Mengenai perbedaan kultur dan sistem yang ada di KPK, Tsani menegaskan siap dan berkomitmen menjaga sumpah jabatannya. Istrinya pun mendukung keputusan Tsani. Ia menilai, sumpah jabatan sebagai sesuatu yang serius. Perlu proses panjang sampai akhirnya ia memutuskan untuk menjadi bagian dari KPK.

Sementara, Budi yang memiliki latar belakang hukum, sejak awal fokus untuk membantu pimpinan KPK menuntaskan pengintegrasian antara penindakan dan pencegahan. Budi mengungkapkan, di luar, ada kesan penindakan dan pencegahan KPK berjalan sendiri-sendiri. Padahal, jika keduanya dibuat saling melengkapi, hasilnya akan lebih dahsyat.

"Jadi, penindakan, pada prinsipnya tetap penting. Tapi, itu harus di-support oleh bidang pencegahan juga. Menurut saya, kombinasi dua bidang itu kalau bisa bersinergi, istilah saya tadi, menjadi komplemen antara satu dengan yang lain, saya kira akan lebih banyak keterlibatan masyarakat juga di dalam proses itu," tuturnya

Budi mengusulkan, untuk pencegahan korupsi yang memiliki spektrum sangat luas, KPK harus menggandeng lembaga-lembaga lain yang memiliki perwakilan di daerah agar dapat didayagunakan dan lebih produktif membantu pencegahan korupsi di Indonesia. KPK sendiri memiliki keterbatasan, seperti SDM dan tidak memiliki perwakilan di daerah.

Ia mengungkapkan, ada beberapa lembaga, seperti Ombudsman dan Badan Pengawas Keuangan dan Pembangunan (BPKP) yang memiliki perwakilan di semua provinsi. Bahkan, sebenarnya, KPK tinggal berinisiatif menggandeng mereka untuk membantu pemerintah-pemerintah daerah dalam melakukan pencegahan terhadap korupsi.
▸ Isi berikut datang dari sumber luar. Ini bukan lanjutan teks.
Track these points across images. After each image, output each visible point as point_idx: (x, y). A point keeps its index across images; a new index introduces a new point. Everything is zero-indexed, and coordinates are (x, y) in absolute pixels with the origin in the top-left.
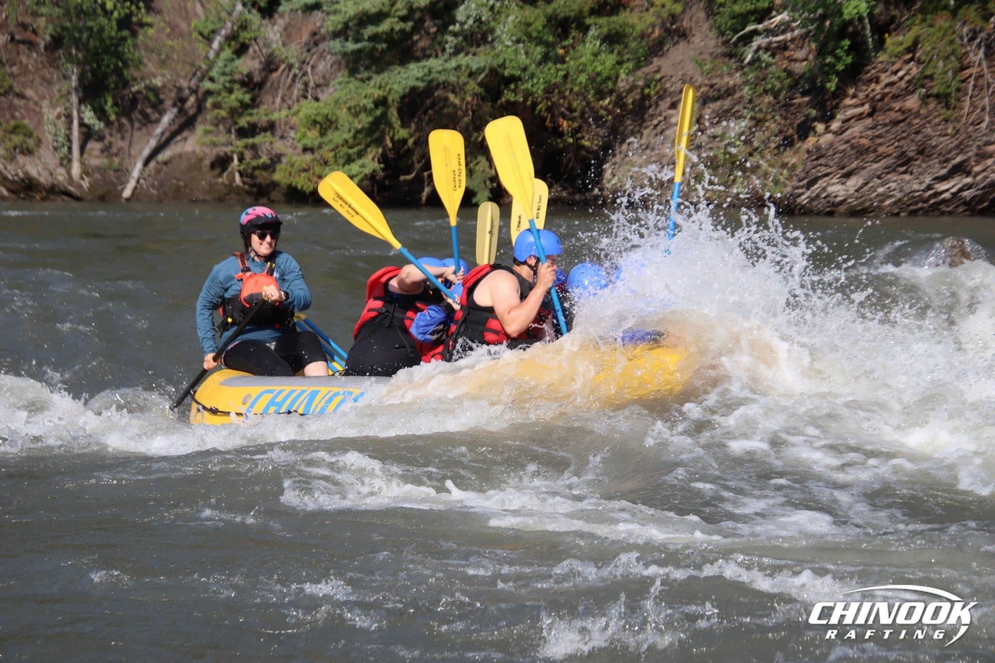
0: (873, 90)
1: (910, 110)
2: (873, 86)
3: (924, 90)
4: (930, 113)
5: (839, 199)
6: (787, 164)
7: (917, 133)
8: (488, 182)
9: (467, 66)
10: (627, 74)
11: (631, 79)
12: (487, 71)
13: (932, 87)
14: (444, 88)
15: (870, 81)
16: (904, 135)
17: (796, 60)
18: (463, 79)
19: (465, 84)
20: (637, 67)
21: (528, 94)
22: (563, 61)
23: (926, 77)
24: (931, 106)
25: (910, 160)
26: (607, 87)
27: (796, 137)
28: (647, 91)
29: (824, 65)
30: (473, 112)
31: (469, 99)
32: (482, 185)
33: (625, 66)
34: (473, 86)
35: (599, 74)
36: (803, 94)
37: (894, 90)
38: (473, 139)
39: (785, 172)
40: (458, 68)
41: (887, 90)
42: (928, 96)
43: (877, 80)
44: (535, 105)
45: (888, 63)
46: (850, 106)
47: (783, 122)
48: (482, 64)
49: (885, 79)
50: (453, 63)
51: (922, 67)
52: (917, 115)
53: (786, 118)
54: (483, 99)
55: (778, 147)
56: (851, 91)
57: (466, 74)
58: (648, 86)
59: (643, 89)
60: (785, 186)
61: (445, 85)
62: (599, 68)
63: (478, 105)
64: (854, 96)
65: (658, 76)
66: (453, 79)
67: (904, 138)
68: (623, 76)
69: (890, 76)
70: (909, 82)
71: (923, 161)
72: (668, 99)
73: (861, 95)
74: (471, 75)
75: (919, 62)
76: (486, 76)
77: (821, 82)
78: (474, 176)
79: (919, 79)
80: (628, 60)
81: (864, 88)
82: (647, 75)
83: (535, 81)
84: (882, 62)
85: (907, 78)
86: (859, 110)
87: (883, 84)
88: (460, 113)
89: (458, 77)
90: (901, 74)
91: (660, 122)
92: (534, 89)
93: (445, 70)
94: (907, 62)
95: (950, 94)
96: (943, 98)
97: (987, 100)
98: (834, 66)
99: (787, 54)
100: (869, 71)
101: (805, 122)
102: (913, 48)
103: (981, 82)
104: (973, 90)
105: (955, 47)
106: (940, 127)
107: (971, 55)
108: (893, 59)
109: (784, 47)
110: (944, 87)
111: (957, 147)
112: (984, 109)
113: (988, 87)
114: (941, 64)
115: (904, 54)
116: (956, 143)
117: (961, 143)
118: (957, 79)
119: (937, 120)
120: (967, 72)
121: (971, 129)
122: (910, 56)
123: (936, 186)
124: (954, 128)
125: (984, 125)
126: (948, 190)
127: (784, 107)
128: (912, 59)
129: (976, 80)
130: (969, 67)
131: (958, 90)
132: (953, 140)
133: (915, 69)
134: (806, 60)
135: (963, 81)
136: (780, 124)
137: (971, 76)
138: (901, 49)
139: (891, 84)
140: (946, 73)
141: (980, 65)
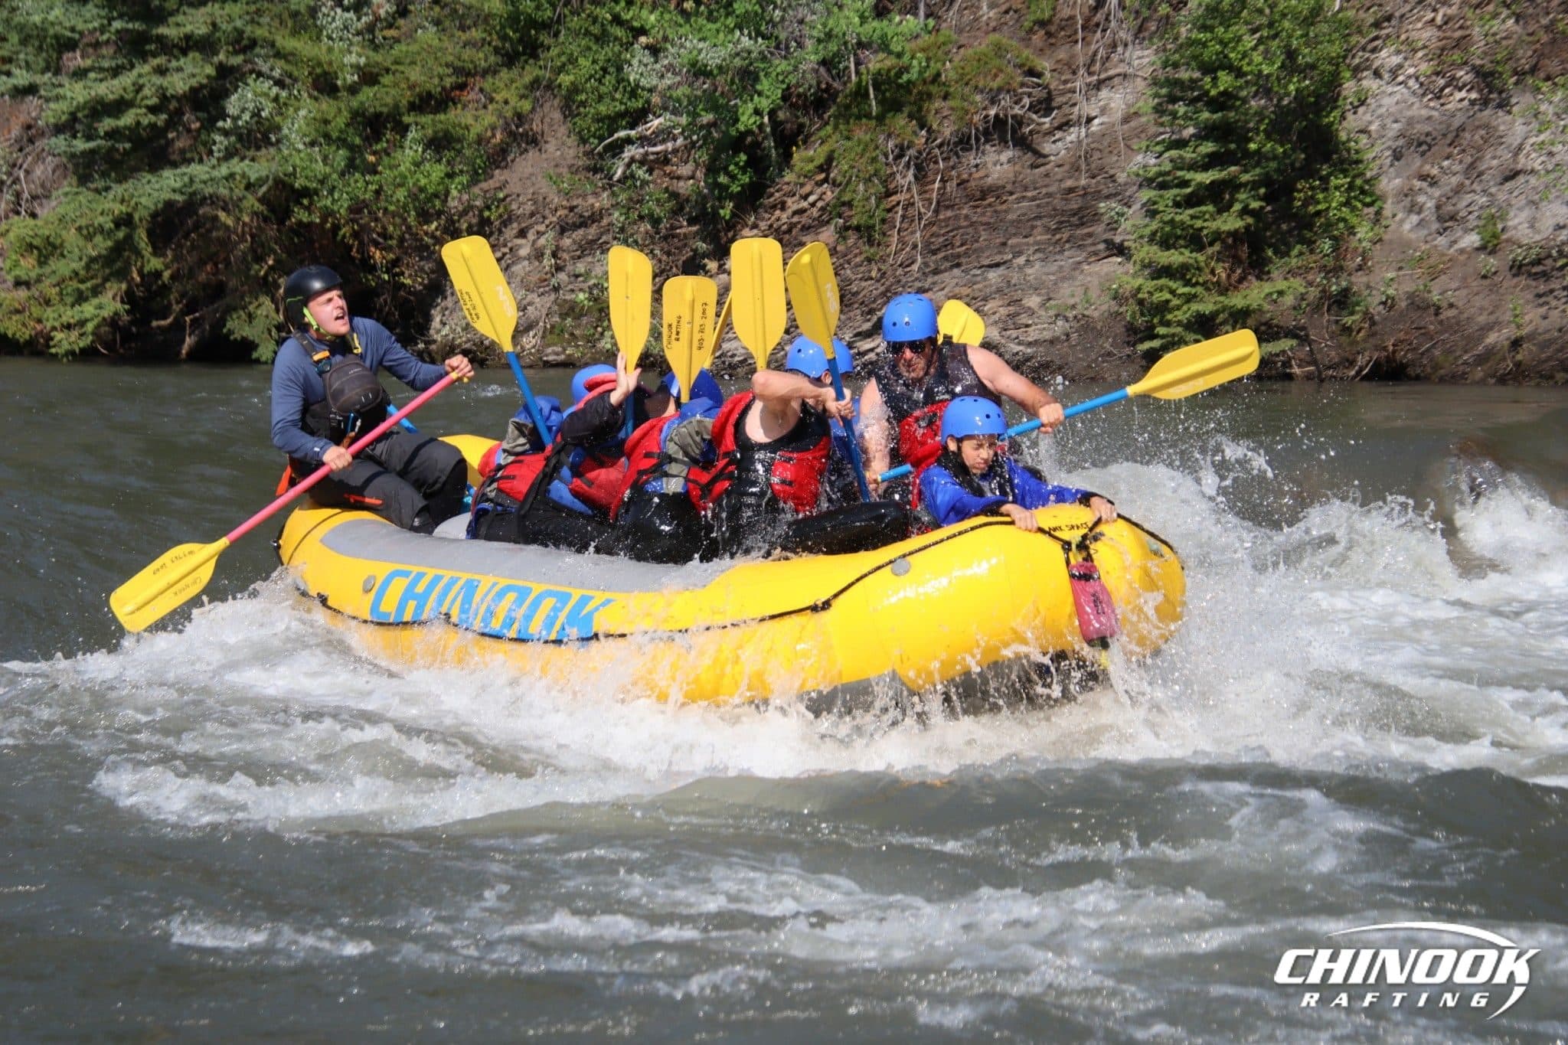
0: (778, 219)
2: (778, 212)
3: (841, 221)
4: (849, 250)
5: (737, 359)
8: (274, 332)
9: (244, 175)
10: (460, 191)
11: (465, 197)
12: (270, 182)
13: (850, 217)
14: (213, 203)
15: (774, 207)
17: (679, 178)
18: (238, 193)
19: (240, 200)
20: (475, 180)
21: (327, 214)
22: (375, 172)
23: (844, 204)
24: (851, 242)
26: (434, 206)
28: (486, 214)
29: (715, 186)
30: (252, 236)
31: (247, 219)
32: (266, 335)
33: (457, 180)
34: (251, 202)
35: (422, 190)
36: (691, 221)
37: (804, 219)
38: (252, 272)
40: (231, 176)
41: (795, 219)
42: (847, 228)
43: (783, 207)
44: (336, 228)
45: (796, 184)
47: (664, 258)
48: (264, 173)
49: (793, 205)
50: (224, 170)
51: (837, 190)
53: (669, 254)
54: (266, 219)
56: (751, 219)
57: (242, 186)
58: (489, 208)
59: (481, 211)
61: (214, 200)
62: (423, 182)
63: (259, 227)
64: (755, 226)
65: (501, 195)
66: (223, 191)
68: (454, 193)
69: (798, 202)
70: (823, 209)
72: (515, 225)
73: (763, 225)
74: (249, 186)
75: (834, 184)
76: (269, 190)
77: (712, 207)
78: (255, 322)
79: (835, 206)
80: (461, 171)
81: (767, 216)
82: (486, 192)
83: (336, 195)
84: (788, 184)
85: (820, 204)
87: (789, 212)
88: (234, 237)
89: (231, 189)
90: (812, 199)
91: (504, 255)
92: (336, 208)
93: (212, 179)
94: (819, 184)
95: (874, 226)
96: (865, 231)
97: (918, 234)
98: (727, 187)
99: (668, 169)
100: (772, 195)
101: (693, 258)
102: (826, 167)
103: (910, 211)
104: (902, 222)
105: (878, 165)
106: (862, 269)
107: (898, 176)
108: (802, 180)
109: (664, 160)
110: (865, 217)
111: (883, 294)
112: (915, 246)
113: (920, 219)
114: (861, 187)
115: (815, 174)
116: (882, 289)
117: (888, 290)
118: (882, 207)
119: (858, 259)
120: (894, 198)
121: (900, 271)
122: (823, 176)
123: (858, 344)
124: (879, 270)
125: (915, 267)
126: (872, 350)
127: (665, 238)
128: (826, 180)
129: (905, 209)
130: (896, 193)
131: (883, 221)
132: (878, 285)
133: (829, 193)
134: (692, 177)
135: (889, 210)
136: (660, 261)
137: (898, 203)
138: (811, 166)
139: (801, 212)
140: (868, 199)
141: (909, 189)
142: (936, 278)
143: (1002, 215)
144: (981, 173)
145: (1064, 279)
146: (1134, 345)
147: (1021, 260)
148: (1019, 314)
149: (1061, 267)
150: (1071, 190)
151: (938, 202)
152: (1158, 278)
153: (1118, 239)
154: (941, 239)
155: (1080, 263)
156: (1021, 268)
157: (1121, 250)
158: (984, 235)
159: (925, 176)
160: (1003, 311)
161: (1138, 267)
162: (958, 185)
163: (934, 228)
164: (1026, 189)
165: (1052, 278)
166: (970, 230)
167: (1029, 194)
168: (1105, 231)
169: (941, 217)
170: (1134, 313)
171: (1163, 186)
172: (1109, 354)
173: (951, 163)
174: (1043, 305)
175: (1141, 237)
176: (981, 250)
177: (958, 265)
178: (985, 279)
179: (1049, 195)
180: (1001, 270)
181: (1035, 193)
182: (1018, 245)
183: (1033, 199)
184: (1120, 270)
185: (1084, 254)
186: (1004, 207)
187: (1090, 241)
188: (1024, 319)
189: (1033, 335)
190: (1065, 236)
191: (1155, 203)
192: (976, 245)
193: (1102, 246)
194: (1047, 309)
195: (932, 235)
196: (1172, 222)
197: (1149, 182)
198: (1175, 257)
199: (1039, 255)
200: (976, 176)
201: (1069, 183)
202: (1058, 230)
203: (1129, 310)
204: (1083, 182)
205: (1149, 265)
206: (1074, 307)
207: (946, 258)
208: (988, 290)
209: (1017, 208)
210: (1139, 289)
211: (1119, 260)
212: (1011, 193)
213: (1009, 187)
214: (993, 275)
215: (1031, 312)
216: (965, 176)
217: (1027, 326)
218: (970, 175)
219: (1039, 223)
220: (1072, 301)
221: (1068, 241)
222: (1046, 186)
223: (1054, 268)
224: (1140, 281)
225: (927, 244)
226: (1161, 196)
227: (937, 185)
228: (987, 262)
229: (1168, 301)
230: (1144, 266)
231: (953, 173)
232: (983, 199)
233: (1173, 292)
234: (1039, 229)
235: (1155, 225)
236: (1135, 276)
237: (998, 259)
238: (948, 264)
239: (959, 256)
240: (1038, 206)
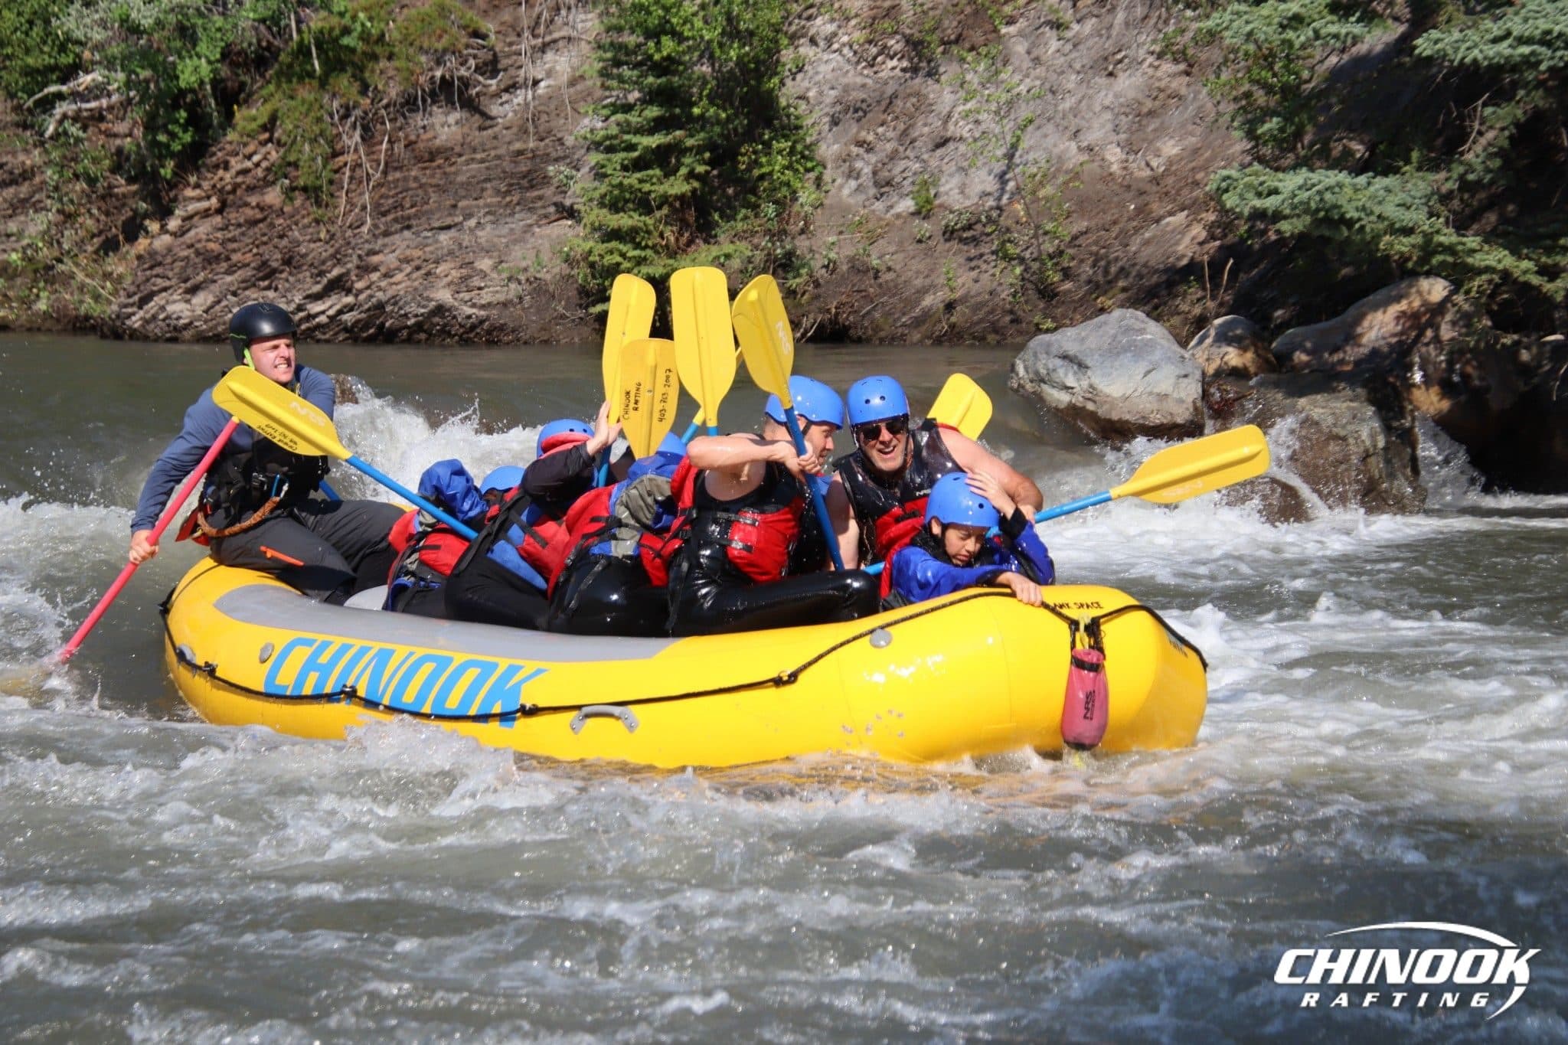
0: (221, 179)
1: (270, 207)
2: (221, 173)
3: (287, 182)
4: (297, 211)
5: (182, 322)
6: (111, 274)
7: (281, 237)
13: (297, 177)
15: (217, 167)
16: (265, 239)
17: (116, 136)
23: (289, 164)
24: (298, 202)
25: (274, 271)
27: (121, 238)
29: (154, 144)
36: (131, 180)
37: (249, 180)
39: (108, 284)
41: (239, 179)
42: (293, 189)
43: (226, 166)
45: (239, 144)
46: (193, 198)
47: (103, 218)
49: (236, 164)
51: (282, 150)
52: (281, 213)
53: (107, 214)
55: (96, 252)
56: (193, 179)
60: (110, 303)
64: (197, 186)
67: (265, 243)
69: (242, 162)
70: (268, 170)
71: (290, 274)
73: (206, 185)
75: (279, 144)
77: (152, 166)
79: (280, 167)
81: (209, 175)
84: (231, 143)
85: (264, 164)
86: (205, 204)
87: (233, 171)
90: (256, 158)
94: (264, 143)
95: (321, 187)
96: (312, 192)
97: (367, 196)
98: (167, 146)
99: (103, 126)
100: (214, 154)
101: (133, 219)
102: (270, 126)
103: (358, 172)
104: (350, 183)
105: (324, 126)
106: (311, 230)
107: (345, 137)
108: (245, 139)
109: (98, 117)
110: (312, 178)
111: (333, 256)
112: (364, 208)
113: (368, 180)
114: (307, 147)
115: (259, 133)
116: (331, 251)
117: (337, 252)
118: (329, 167)
119: (306, 221)
120: (341, 159)
121: (349, 233)
122: (267, 135)
123: (309, 306)
124: (328, 231)
125: (365, 229)
126: (323, 312)
127: (103, 198)
128: (270, 140)
129: (353, 170)
130: (342, 153)
131: (331, 182)
132: (328, 247)
133: (274, 153)
134: (130, 135)
135: (336, 171)
136: (98, 221)
137: (345, 164)
138: (254, 125)
139: (245, 172)
140: (314, 159)
141: (356, 150)
142: (387, 240)
143: (452, 177)
144: (429, 135)
145: (515, 241)
146: (586, 308)
147: (472, 222)
148: (471, 277)
149: (512, 230)
150: (520, 153)
151: (386, 164)
152: (609, 241)
153: (568, 202)
154: (391, 201)
155: (531, 226)
156: (471, 230)
157: (571, 213)
158: (434, 197)
159: (372, 136)
160: (455, 274)
161: (588, 230)
162: (406, 146)
163: (383, 190)
164: (474, 151)
165: (504, 240)
166: (420, 192)
167: (478, 156)
168: (555, 194)
169: (390, 178)
170: (586, 276)
171: (611, 150)
172: (563, 317)
173: (398, 124)
174: (495, 268)
175: (591, 200)
176: (431, 212)
177: (408, 227)
178: (437, 241)
179: (498, 157)
180: (453, 233)
181: (483, 155)
182: (468, 207)
183: (482, 161)
184: (571, 233)
185: (535, 217)
186: (453, 169)
187: (539, 204)
188: (476, 282)
189: (486, 297)
190: (515, 199)
191: (603, 166)
192: (426, 207)
193: (552, 209)
194: (499, 273)
195: (382, 197)
196: (621, 184)
197: (596, 145)
198: (625, 220)
199: (489, 218)
200: (424, 137)
201: (518, 146)
202: (508, 192)
203: (581, 273)
204: (531, 145)
205: (600, 228)
206: (525, 270)
207: (396, 220)
208: (439, 253)
209: (466, 170)
210: (590, 252)
211: (570, 222)
212: (460, 155)
213: (458, 149)
214: (444, 237)
215: (484, 275)
216: (413, 138)
217: (480, 289)
218: (418, 136)
219: (488, 185)
220: (524, 264)
221: (518, 204)
222: (495, 148)
223: (505, 230)
224: (591, 244)
225: (377, 205)
226: (609, 160)
227: (384, 146)
228: (437, 224)
229: (618, 264)
230: (594, 229)
231: (401, 134)
232: (432, 160)
233: (623, 255)
234: (489, 192)
235: (603, 188)
236: (585, 239)
237: (448, 221)
238: (399, 226)
239: (409, 218)
240: (488, 168)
Menurut Budi, hal itu harus dilakukan agar kejadian seperti kepala daerah yang terjerat korupsi seperti beberapa waktu lalu dapat diminimalisasi atau paling tidak, bagi daerah yang pemimpinnya pernah terjerat korupsi, ke depan, agar kejadian serupa tidak terulang lagi di provinsi yang sama. Sebagai contoh, Provinsi Sumatera Utara dan Riau.

"Kan Itu berkali-kali (kepala daerahnya terjerat korupsi). Harusnya tidak perlu terjadi. Makanya, pencegahannya, harus membantu proses itu, sehingga pemerintah daerah juga merasa terbantu dan mereka mempunyai sistem yang tidak memungkinkan lagi seorang kepala daerah melakukan seperti yang di-OTT (Operasi Tangkap Tangan) itu," tandasnya.